═════ Excerpt provided

Sunday, June 24, 2018

On InnoDB Data Compression in MySQL

Another story that I've prepared back in April for my meeting with one of customers in London was a "compression story". We spent a lot of time on it in several support issues in the past, with only limited success.

In case of InnoDB tables, there are actually two ways to compress data (besides relying on filesystem compression or compressing individual columns at server or application side). Historically the first one was introduced by the Barracuda InnoDB file format and ROW_FORMAT=COMPRESSED it supported. Notable number of related bugs were reported with time, and it may be not that easy to identify them all (you can find current list of bugs tagged with "compression" here). I've picked up the following bugs for my "story":
  • Bug #88220 - "compressing and uncompressing InnoDB tables seems to be inconsistent". Over years Simon Mudd, Monty Solomon (see related Bug #70534 - "Removing table compression leaves compressed keys") and other community members reported several bugs related to inconsistencies and surprises with key_block_size option. It is used for both MyISAM and InnoDB storage engines (for compressed tables) and it seems nobody is going to fix the remaining problems until they are gone with MyISAM engine.
  • Bug #69588 - "MyISAM to InnoDB compressed slower than MyISAM to InnoDB, Then InnoDB to Compressed". Just a detail to take into account, noted 5 years ago by Joffrey MICHAIE, verified almost 4 years ago and then getting zero public attention from Oracle engineers.
  • Bug #62431 - "What is needed to make innodb compression work for 32KB pages?". Nothing can be done according to the manual:
    "In particular, ROW_FORMAT=COMPRESSED in the Barracuda file format assumes that the page size is at most 16KB and uses 14-bit pointers."
  • Bug #78827 - "Speedup replication of compressed tables". Come on, Daniël van Eeden, nobody cares that
    "Replication and InnoDB compressed tables are not efficiently working together."
    The bug is still "Open".
  • Bug #75110 - "Massive, to-be-compressed not committed InnoDB table is total database downtime". This problem was reported by Jouni Järvinen back in 2014. Surely this is not a bug, but it seems nobody even tried to speed up compression in any way on multiple cores.
  • Bug #84439 - "Table of row size of ~800 bytes does not compress with KEY_BLOCK_SIZE=1". It was reported by Jean-François Gagné, who asked for a reasonable error message at least. Nothing happens after verification.
  • Bug #77089 - "Misleading innochecksum error for compressed tables with key_block_size=16". This problem was reported by Laurynas Biveinis more than three years ago, immediately verified and then got zero attention.
The boats above do not use the space for mooring efficiently. They need better compression.

══════════
═════ Provided records

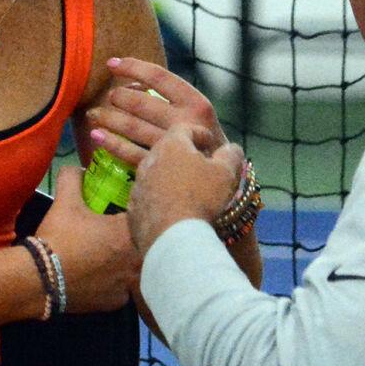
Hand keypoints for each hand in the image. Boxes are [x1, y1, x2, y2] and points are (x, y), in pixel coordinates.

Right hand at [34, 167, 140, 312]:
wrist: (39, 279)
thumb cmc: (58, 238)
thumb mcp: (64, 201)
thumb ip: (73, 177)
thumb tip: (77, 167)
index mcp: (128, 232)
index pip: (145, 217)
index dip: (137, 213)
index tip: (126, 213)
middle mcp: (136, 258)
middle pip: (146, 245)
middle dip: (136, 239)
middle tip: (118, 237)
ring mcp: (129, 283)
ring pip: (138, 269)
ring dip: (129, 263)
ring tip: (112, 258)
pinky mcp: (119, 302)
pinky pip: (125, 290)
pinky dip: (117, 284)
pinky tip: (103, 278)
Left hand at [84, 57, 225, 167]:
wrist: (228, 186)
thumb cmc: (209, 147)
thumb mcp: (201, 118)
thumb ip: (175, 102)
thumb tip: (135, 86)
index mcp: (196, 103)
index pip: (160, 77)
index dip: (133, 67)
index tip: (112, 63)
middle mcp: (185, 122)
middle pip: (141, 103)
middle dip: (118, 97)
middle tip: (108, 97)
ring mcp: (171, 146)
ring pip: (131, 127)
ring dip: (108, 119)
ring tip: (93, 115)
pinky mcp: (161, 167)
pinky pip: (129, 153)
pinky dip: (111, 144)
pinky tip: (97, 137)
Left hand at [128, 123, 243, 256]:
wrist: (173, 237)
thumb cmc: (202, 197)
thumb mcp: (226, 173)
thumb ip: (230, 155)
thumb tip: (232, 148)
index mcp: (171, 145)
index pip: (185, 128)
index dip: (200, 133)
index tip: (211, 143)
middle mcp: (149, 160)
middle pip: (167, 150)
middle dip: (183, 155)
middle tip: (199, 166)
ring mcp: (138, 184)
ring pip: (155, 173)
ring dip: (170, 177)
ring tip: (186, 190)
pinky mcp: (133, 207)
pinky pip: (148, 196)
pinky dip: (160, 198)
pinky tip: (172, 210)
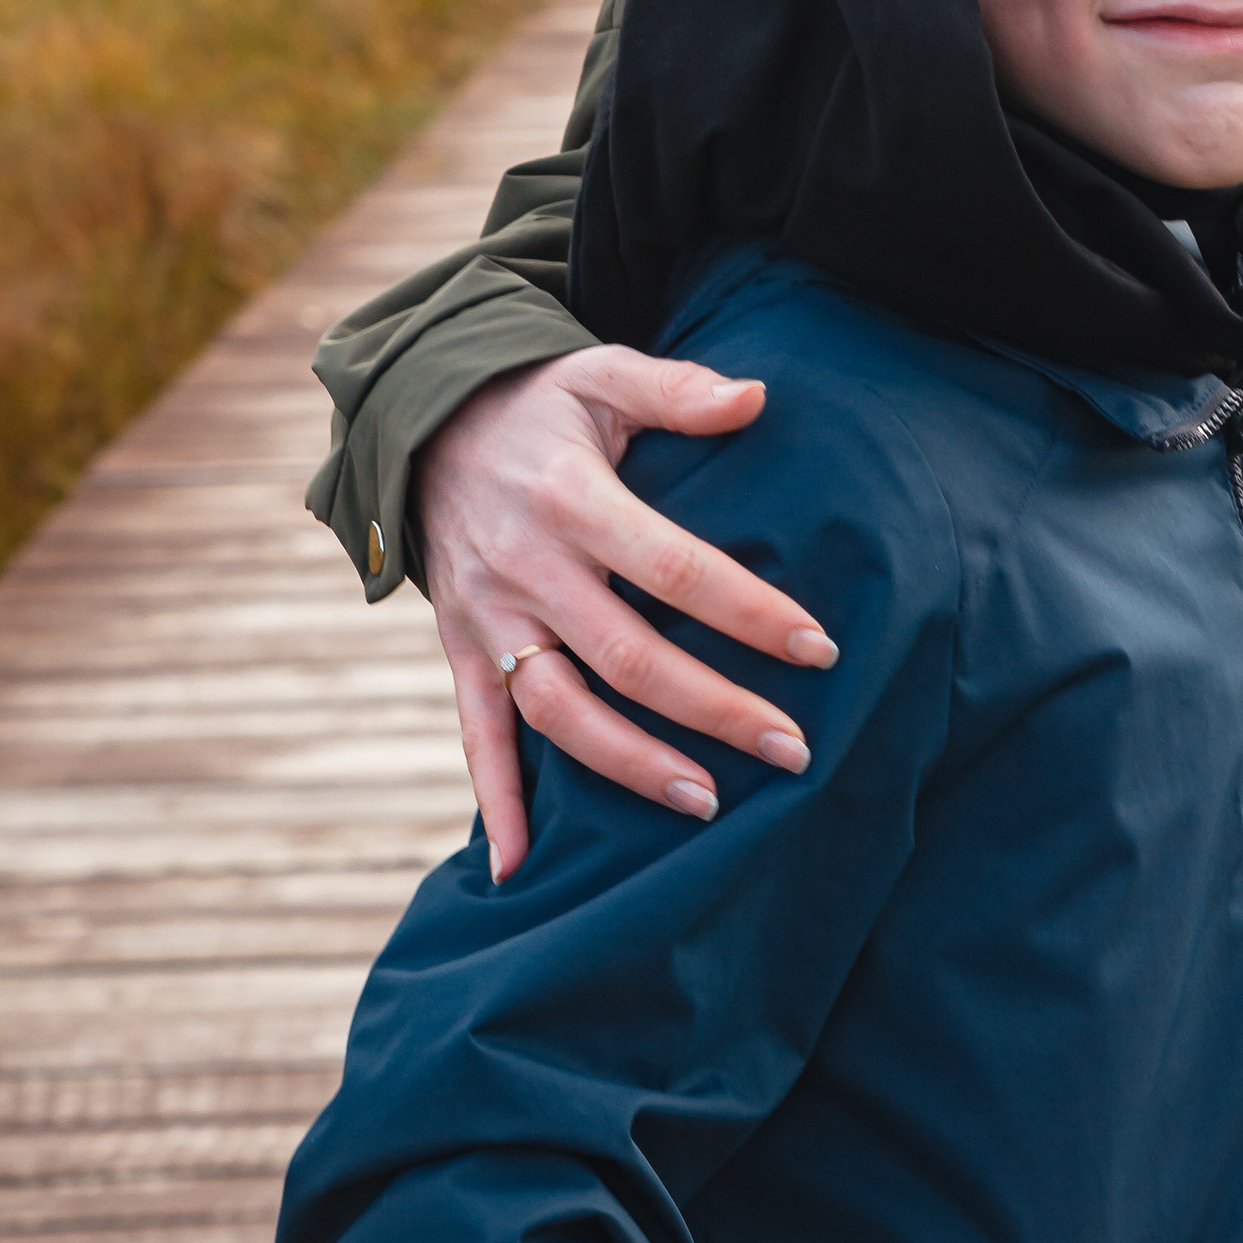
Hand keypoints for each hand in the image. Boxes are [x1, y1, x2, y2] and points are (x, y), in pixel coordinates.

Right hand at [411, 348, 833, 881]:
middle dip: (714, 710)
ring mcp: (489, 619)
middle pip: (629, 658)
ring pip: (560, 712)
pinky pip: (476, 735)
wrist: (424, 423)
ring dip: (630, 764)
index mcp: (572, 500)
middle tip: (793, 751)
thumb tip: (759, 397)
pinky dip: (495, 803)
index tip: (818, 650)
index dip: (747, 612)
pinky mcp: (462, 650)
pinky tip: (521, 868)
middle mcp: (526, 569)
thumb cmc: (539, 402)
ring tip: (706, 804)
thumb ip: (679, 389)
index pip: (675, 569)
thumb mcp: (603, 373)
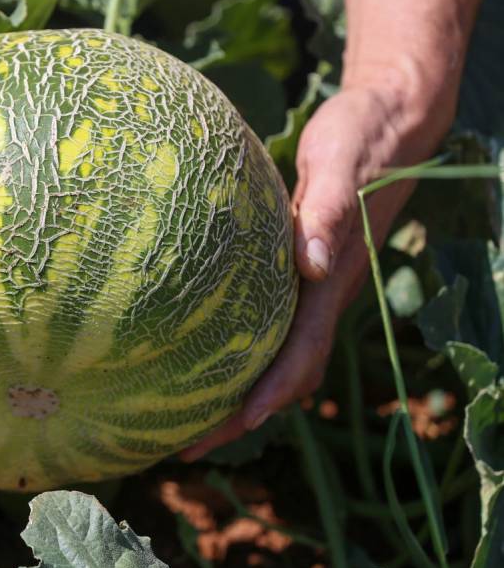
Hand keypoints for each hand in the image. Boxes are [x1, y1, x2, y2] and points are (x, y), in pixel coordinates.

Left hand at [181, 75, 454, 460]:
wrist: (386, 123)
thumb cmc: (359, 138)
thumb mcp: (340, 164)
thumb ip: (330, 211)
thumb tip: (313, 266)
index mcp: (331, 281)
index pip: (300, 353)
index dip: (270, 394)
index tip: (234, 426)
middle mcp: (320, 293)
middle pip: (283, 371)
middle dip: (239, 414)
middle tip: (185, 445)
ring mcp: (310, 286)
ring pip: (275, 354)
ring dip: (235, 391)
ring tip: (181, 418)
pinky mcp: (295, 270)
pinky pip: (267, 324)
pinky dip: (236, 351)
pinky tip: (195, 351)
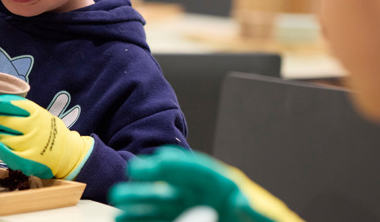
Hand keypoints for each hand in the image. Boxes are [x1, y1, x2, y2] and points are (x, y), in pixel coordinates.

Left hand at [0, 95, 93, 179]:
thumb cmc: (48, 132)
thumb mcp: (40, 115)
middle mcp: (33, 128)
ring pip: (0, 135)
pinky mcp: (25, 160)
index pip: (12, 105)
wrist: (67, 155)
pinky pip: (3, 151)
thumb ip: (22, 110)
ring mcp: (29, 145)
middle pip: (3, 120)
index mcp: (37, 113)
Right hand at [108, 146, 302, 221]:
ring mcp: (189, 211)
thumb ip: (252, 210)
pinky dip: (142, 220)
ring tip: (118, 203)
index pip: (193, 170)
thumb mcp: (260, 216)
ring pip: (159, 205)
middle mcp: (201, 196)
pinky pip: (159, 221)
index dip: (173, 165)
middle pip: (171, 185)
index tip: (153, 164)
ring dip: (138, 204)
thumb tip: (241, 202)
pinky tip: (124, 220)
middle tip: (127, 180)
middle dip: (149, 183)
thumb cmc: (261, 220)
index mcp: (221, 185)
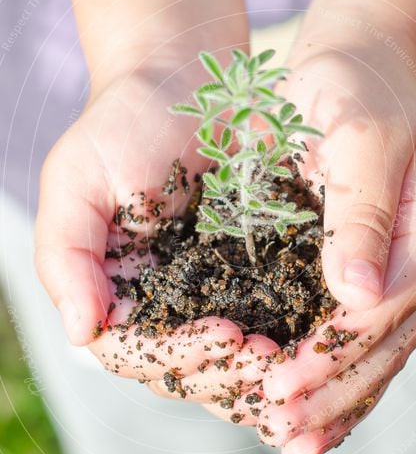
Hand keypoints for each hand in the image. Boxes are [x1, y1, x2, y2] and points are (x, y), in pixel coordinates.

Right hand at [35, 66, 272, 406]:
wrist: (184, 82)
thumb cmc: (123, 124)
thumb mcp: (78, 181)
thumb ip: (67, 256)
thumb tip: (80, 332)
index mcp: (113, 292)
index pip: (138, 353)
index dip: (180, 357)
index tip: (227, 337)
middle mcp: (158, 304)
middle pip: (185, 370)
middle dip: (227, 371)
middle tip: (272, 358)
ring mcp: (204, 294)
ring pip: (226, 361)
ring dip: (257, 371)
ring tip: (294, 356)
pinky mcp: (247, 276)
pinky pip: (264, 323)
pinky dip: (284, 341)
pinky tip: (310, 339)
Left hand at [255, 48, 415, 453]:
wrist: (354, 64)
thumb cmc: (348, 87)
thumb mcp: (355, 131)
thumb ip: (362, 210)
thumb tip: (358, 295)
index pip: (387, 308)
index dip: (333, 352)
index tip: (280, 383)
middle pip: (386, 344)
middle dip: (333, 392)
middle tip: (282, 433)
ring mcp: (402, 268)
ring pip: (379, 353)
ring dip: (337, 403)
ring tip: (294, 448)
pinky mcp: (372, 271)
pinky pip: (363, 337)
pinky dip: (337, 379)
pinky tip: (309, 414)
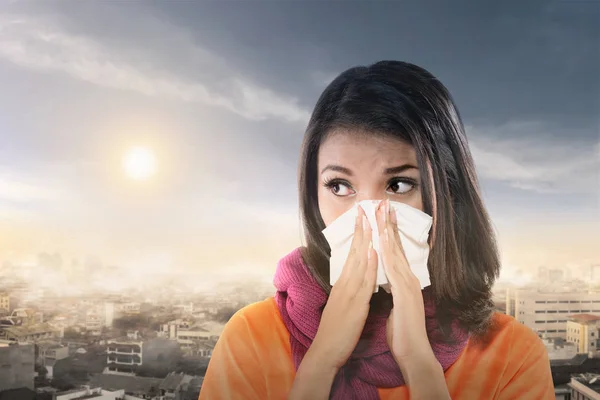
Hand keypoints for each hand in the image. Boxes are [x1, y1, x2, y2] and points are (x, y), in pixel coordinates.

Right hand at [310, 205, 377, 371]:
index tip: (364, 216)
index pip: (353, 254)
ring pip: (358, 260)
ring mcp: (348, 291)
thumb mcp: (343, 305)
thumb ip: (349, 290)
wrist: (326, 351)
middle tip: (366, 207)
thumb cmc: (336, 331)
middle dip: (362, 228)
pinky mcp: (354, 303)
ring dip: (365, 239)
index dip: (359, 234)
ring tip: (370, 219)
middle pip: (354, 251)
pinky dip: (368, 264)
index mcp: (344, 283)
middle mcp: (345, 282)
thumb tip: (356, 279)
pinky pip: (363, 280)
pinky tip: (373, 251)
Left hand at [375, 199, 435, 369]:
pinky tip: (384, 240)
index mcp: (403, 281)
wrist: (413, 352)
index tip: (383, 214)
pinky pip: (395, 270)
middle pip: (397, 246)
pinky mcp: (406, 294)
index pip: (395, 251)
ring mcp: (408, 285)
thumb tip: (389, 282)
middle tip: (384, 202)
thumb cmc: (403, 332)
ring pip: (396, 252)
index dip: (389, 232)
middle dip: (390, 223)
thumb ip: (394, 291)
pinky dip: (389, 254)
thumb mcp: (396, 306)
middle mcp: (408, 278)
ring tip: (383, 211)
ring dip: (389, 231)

══════════

**Study questions**
(a) In the post on InnoDB data compression, what maximum page size does ROW_FORMAT=COMPRESSED assume?
(b) Please echo the post on InnoDB data compression word for word, from "The bug is still" to "happens after verification.".

**Answers by task**
(a) 16KB.

(b)
The bug is still "Open".
  • Bug #75110 - "Massive, to-be-compressed not committed InnoDB table is total database downtime". This problem was reported by Jouni Järvinen back in 2014. Surely this is not a bug, but it seems nobody even tried to speed up compression in any way on multiple cores.
  • Bug #84439 - "Table of row size of ~800 bytes does not compress with KEY_BLOCK_SIZE=1". It was reported by Jean-François Gagné, who asked for a reasonable error message at least. Nothing happens after verification.